= PASSAGE FOR REVIEW =
┌──
So in 1967, the year of Loving v. Virginia, your father was creating an alternate party to the Democratic Party in Alabama because the Democratic Party was the party of Governor George Wallace. What was the slogan?

CASHIN: Segregation today, segregation tomorrow...

GROSS: Yeah...

CASHIN: ...Segregation forever, you know.

GROSS: ...That's the one I was thinking of, yeah.

CASHIN: That's what, unfortunately, too much of Alabama's associated with, that Stand in the Schoolhouse Door.

GROSS: Yeah, so 1967 was a really significant year in your family's life. So let's back up a little bit. When you were four months old, you were with your mother when she was arrested for participating in a sit-in when she was trying to integrate - what was it? - a lunch counter or...

CASHIN: Yes, it was a sit-in movement in Huntsville trying to order food.

GROSS: So were you taken to jail with her when you were four months old?

CASHIN: That's what I'm told. I didn't - they didn't keep me there long. And I should say that my parents knew that Huntsville was very different than Birmingham. The police in Huntsville would sort of stand, and they would just - they were polite. There was no violence there. And in some ways, you know, all of these things were orchestrated. But in some ways, they would stand and protect - there was no violence.
└──
= DATA FOR ANALYSIS =
┌──
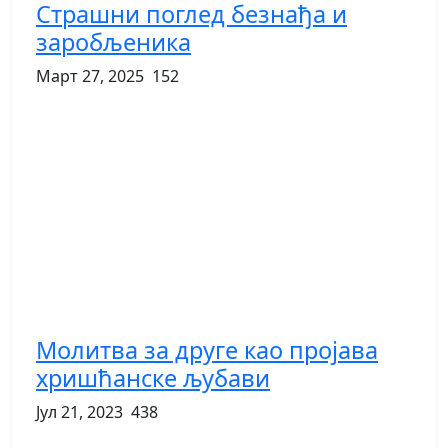
Страшни поглед безнађа и
заробљеника
Март 27, 2025
152
Молитва за друге као пројава
хришћанске љубави
Јул 21, 2023
438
└──
= INSTRUCTION 1 =
List every city or state named in the interview transcript, leaving out any name that appears only as part of a court case.
= INSTRUCTION 2 =
Duplicate word for word the stretch of the interview transcript from "GROSS: ...That's the" through "four months old?".
The entries are separate from the interview transcript and are not connected to it.

= EXPECTED ANSWER 1 =
Alabama, Huntsville, Birmingham

= EXPECTED ANSWER 2 =
GROSS: ...That's the one I was thinking of, yeah.

CASHIN: That's what, unfortunately, too much of Alabama's associated with, that Stand in the Schoolhouse Door.

GROSS: Yeah, so 1967 was a really significant year in your family's life. So let's back up a little bit. When you were four months old, you were with your mother when she was arrested for participating in a sit-in when she was trying to integrate - what was it? - a lunch counter or...

CASHIN: Yes, it was a sit-in movement in Huntsville trying to order food.

GROSS: So were you taken to jail with her when you were four months old?